• _Items_:
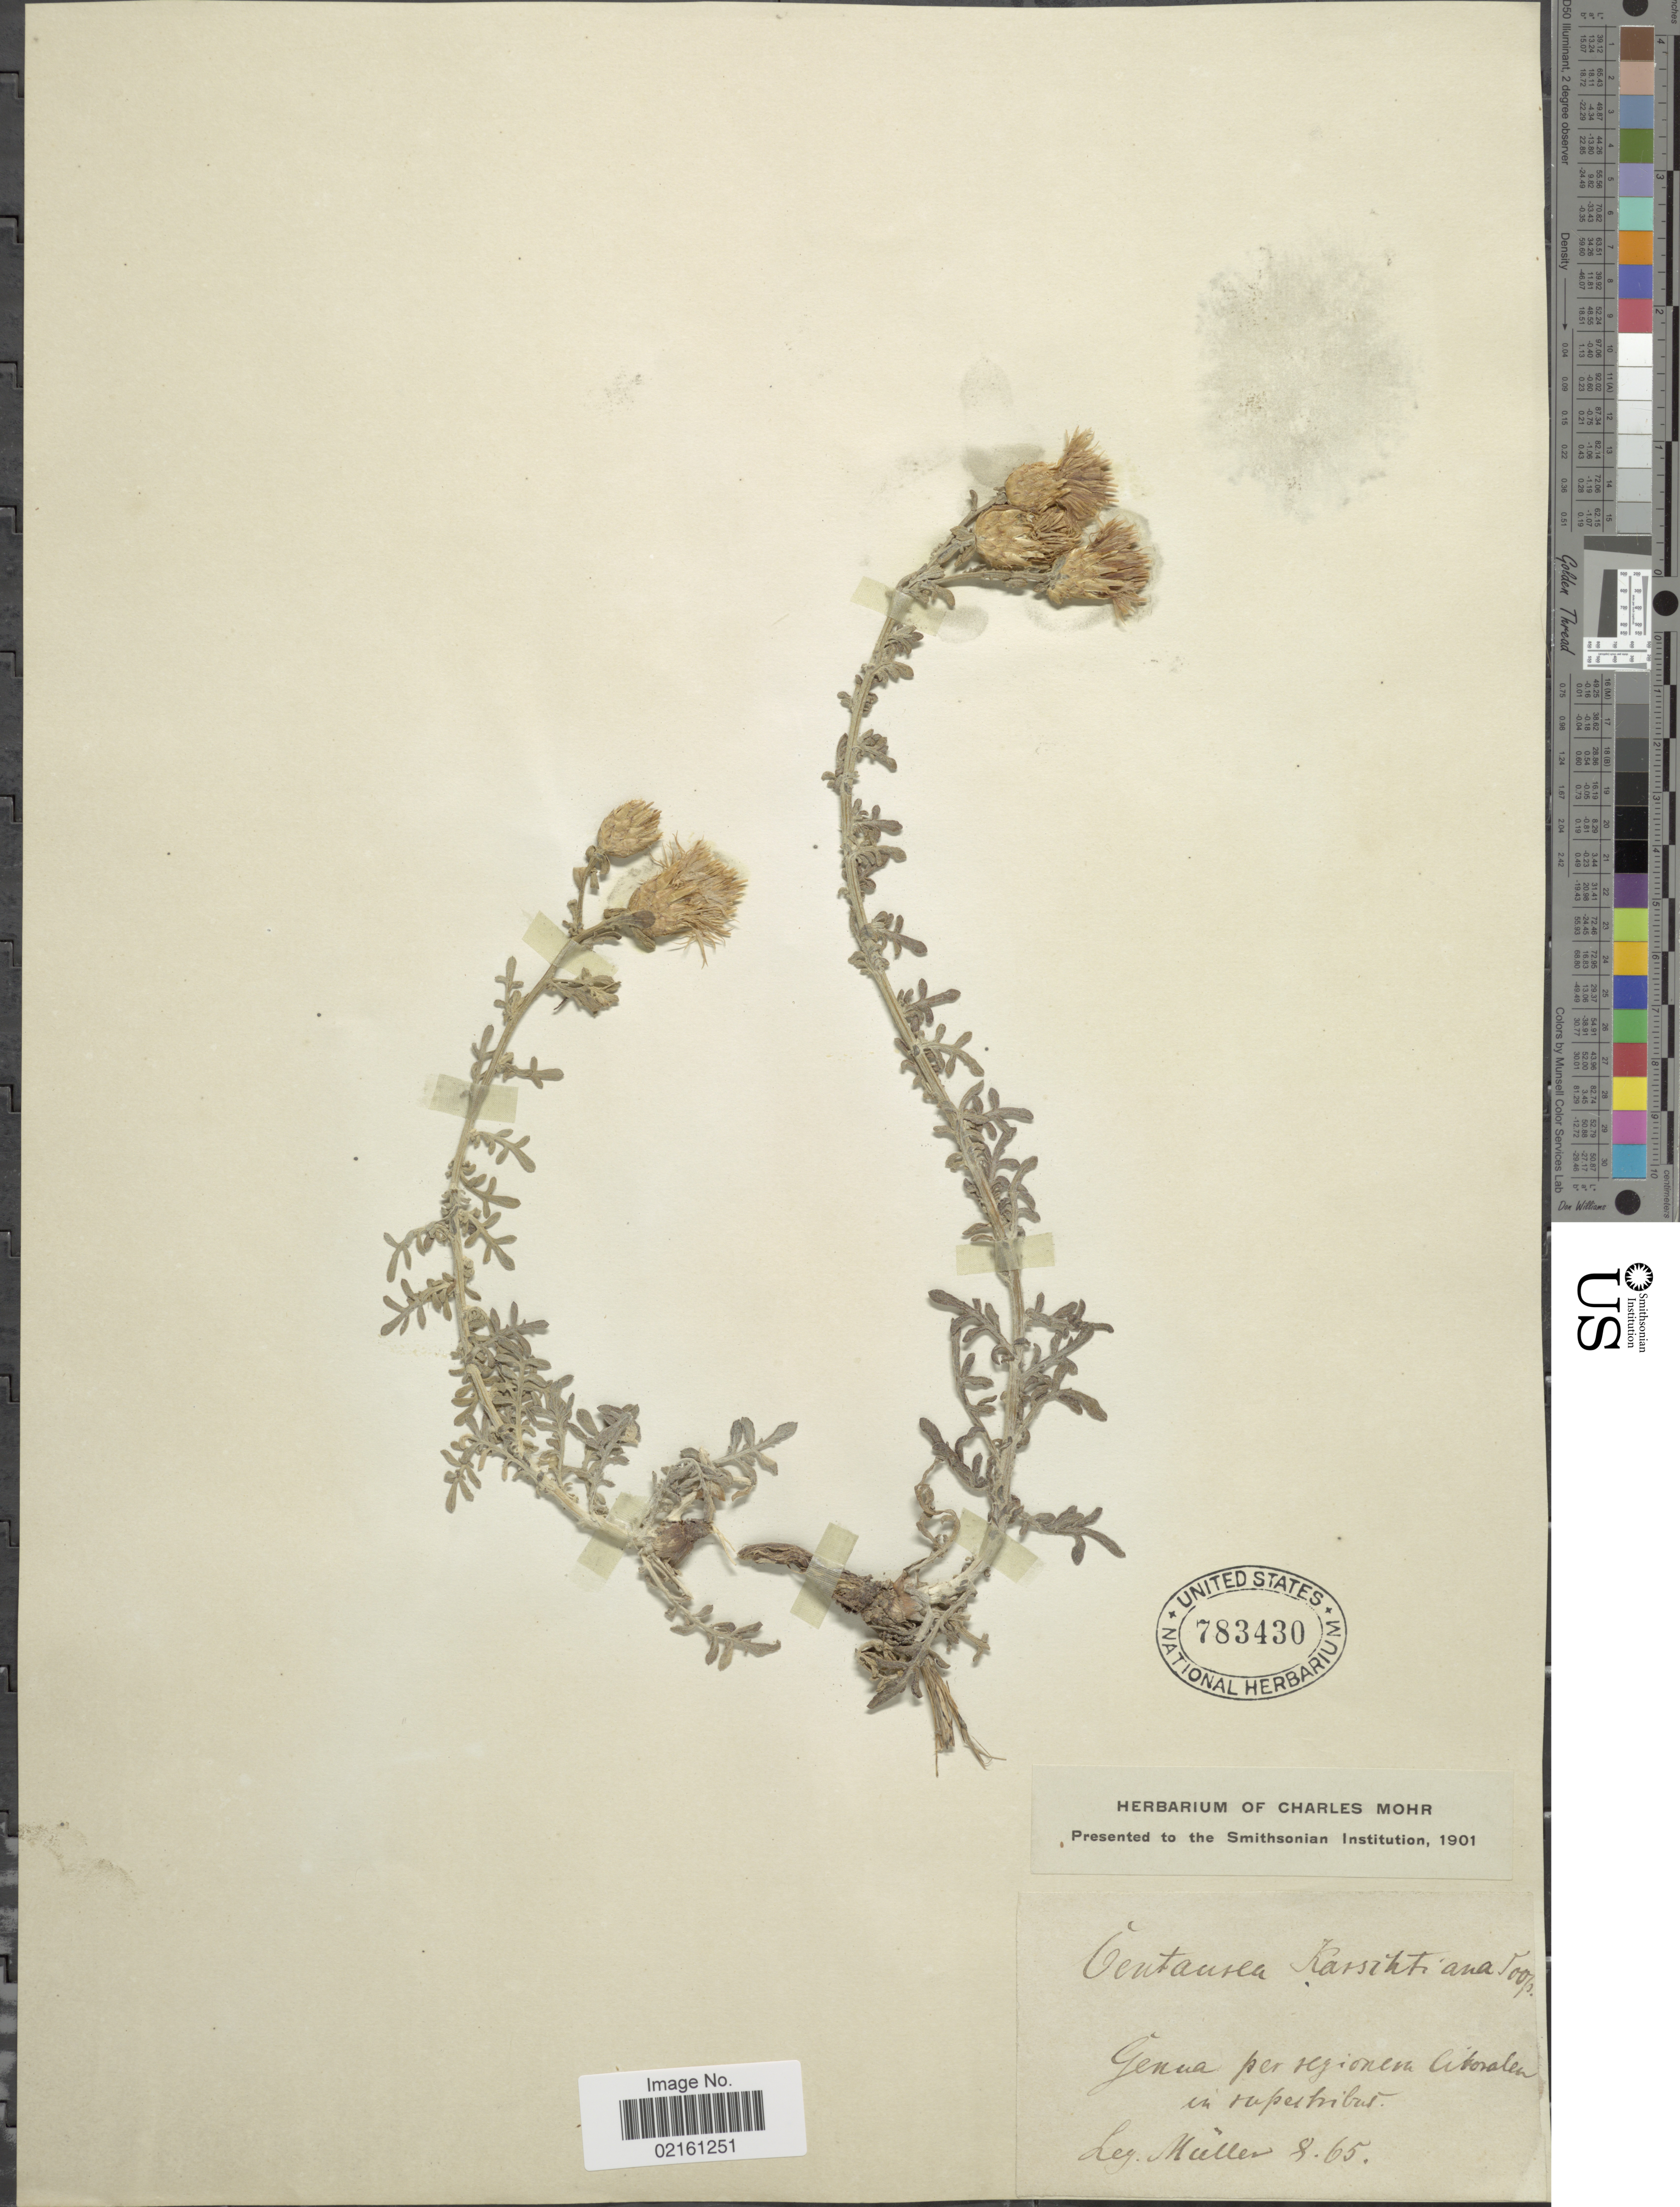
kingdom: Plantae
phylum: Tracheophyta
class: Magnoliopsida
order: Asterales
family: Asteraceae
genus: Centaurea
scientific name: Centaurea kartschiana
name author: Scop.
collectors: -- Müller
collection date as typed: Transcribed d/m/y: /8/65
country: Italy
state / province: Liguria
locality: Genua per regionen Citoralen [interpreted]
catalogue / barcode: US 783430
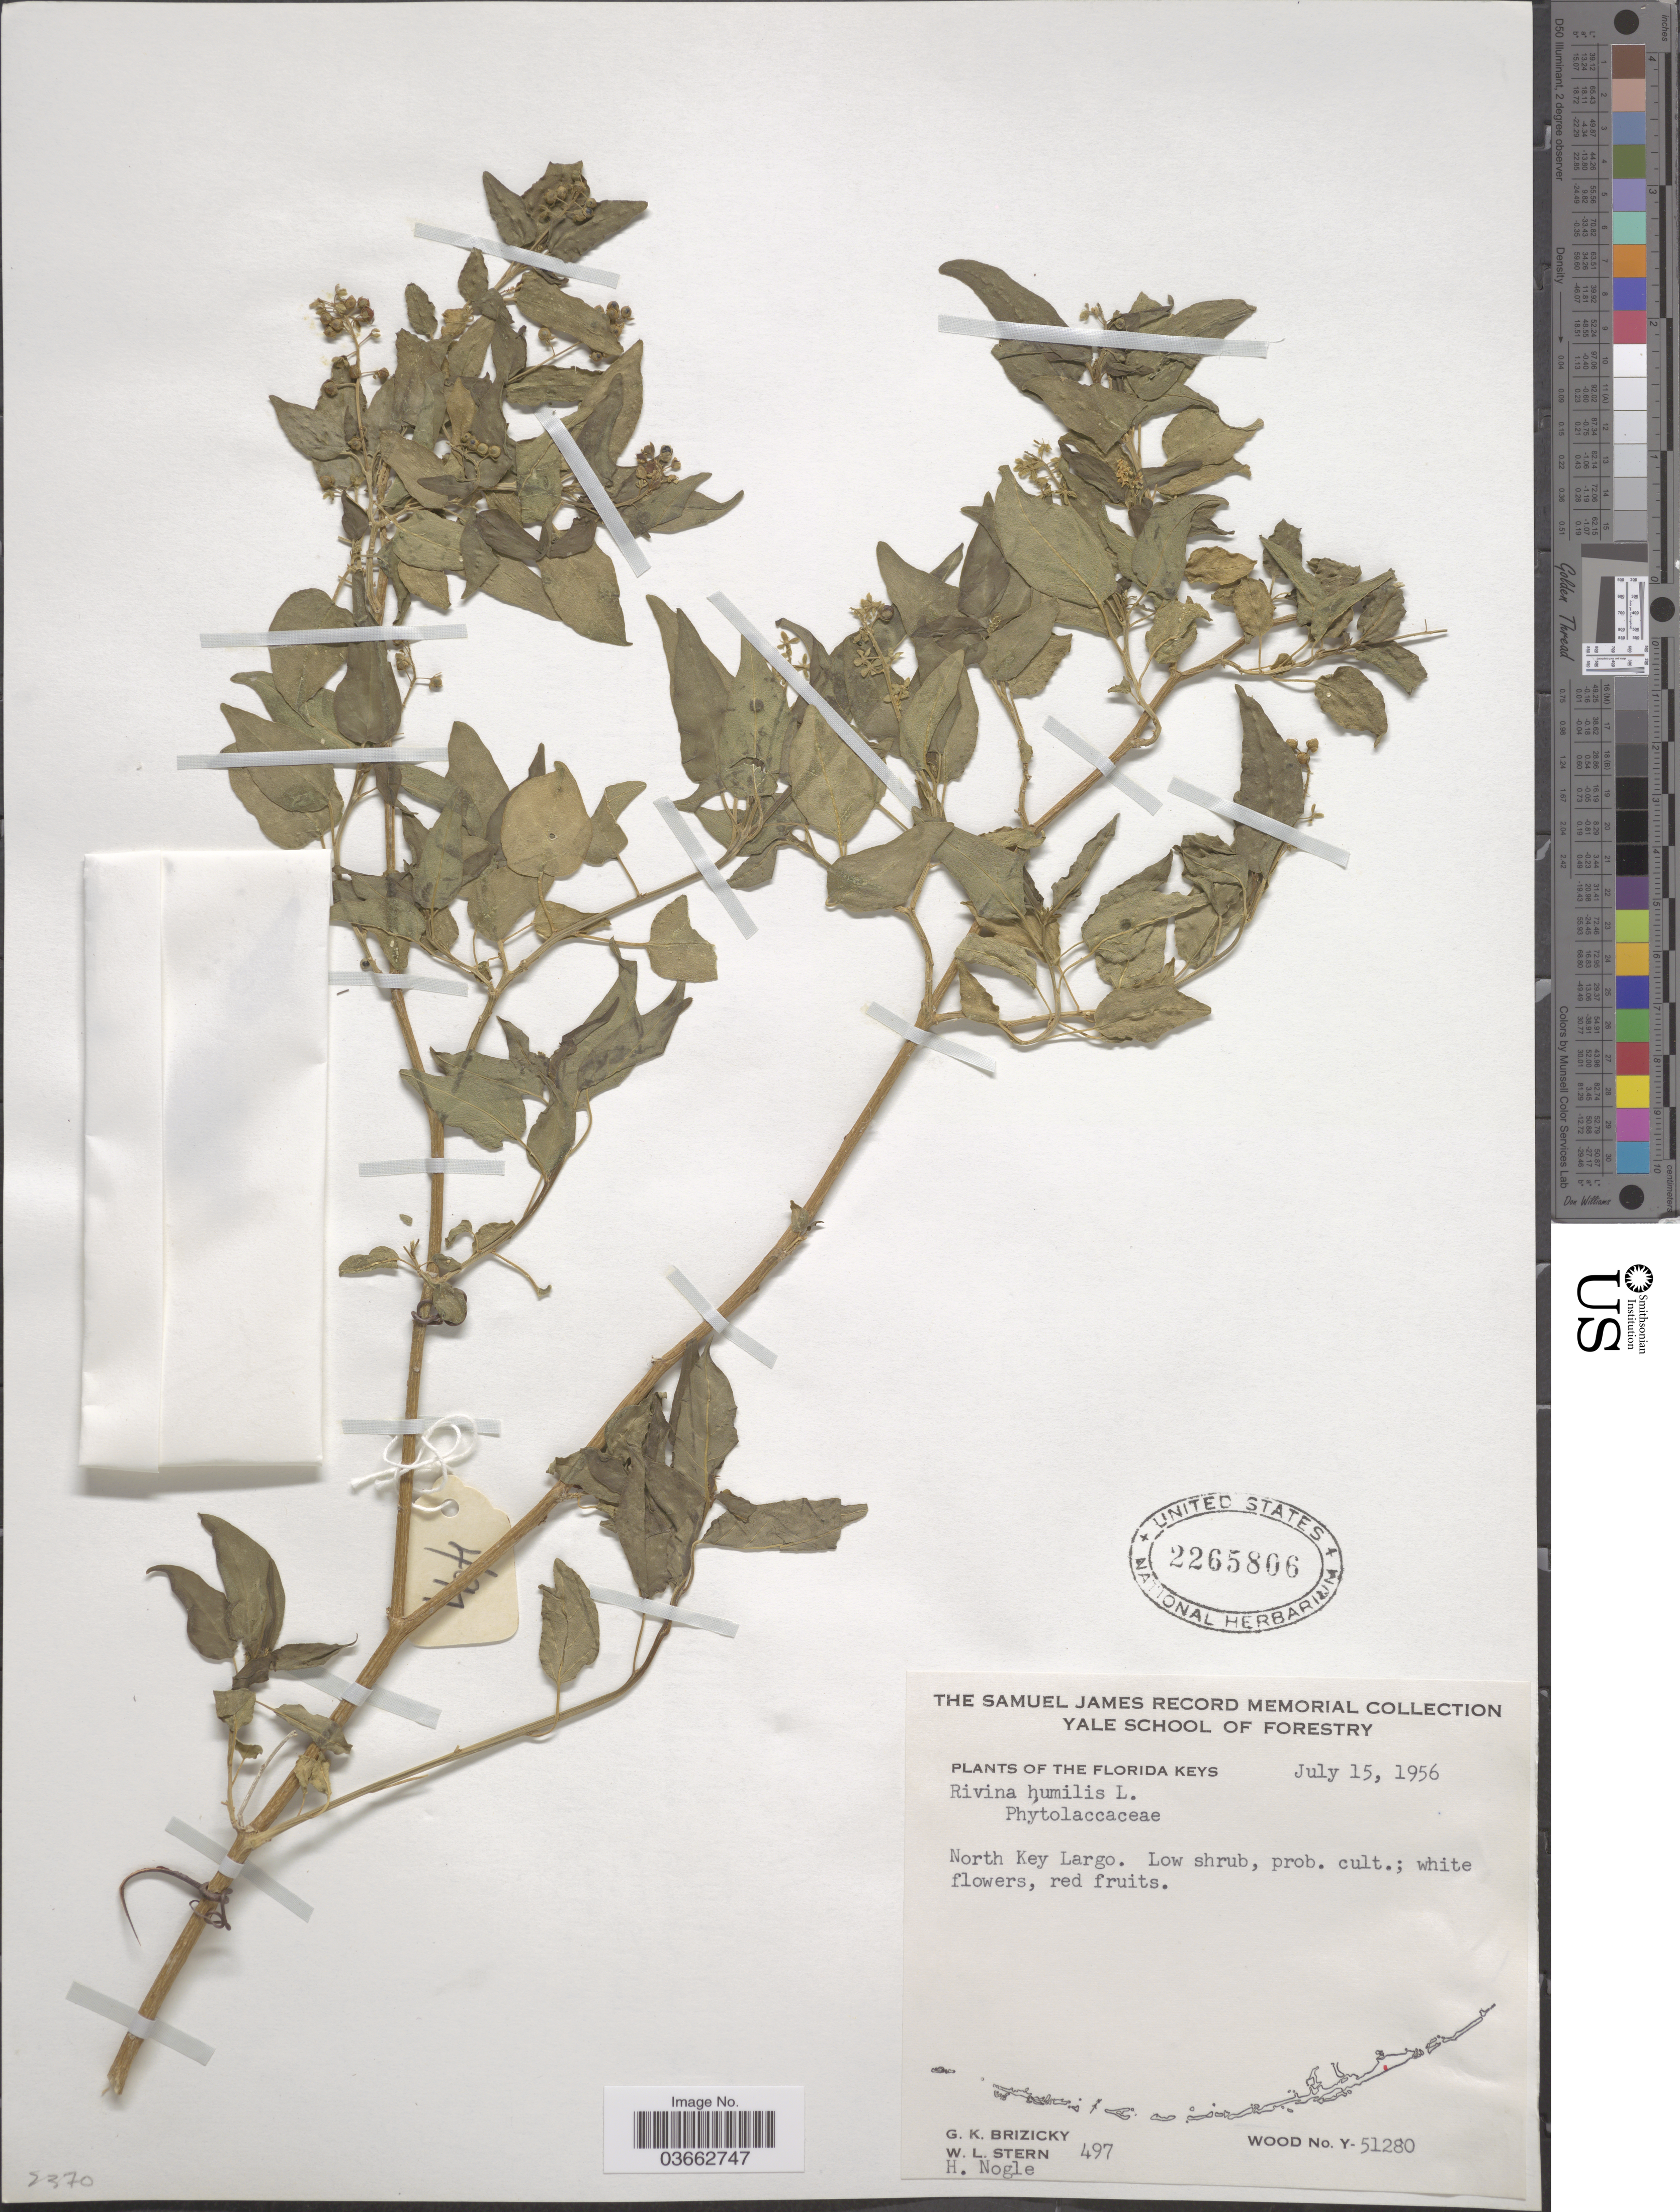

• _Given problem_:
Rewrite all of the lines above with "catalogue" changed to "catalog" and nothing else altered. Leave the pictures out.

• _Final result_:
kingdom: Plantae
phylum: Tracheophyta
class: Magnoliopsida
order: Asterales
family: Asteraceae
genus: Centaurea
scientific name: Centaurea kartschiana
name author: Scop.
collectors: -- Müller
collection date as typed: Transcribed d/m/y: /8/65
country: Italy
state / province: Liguria
locality: Genua per regionen Citoralen [interpreted]
catalog / barcode: US 783430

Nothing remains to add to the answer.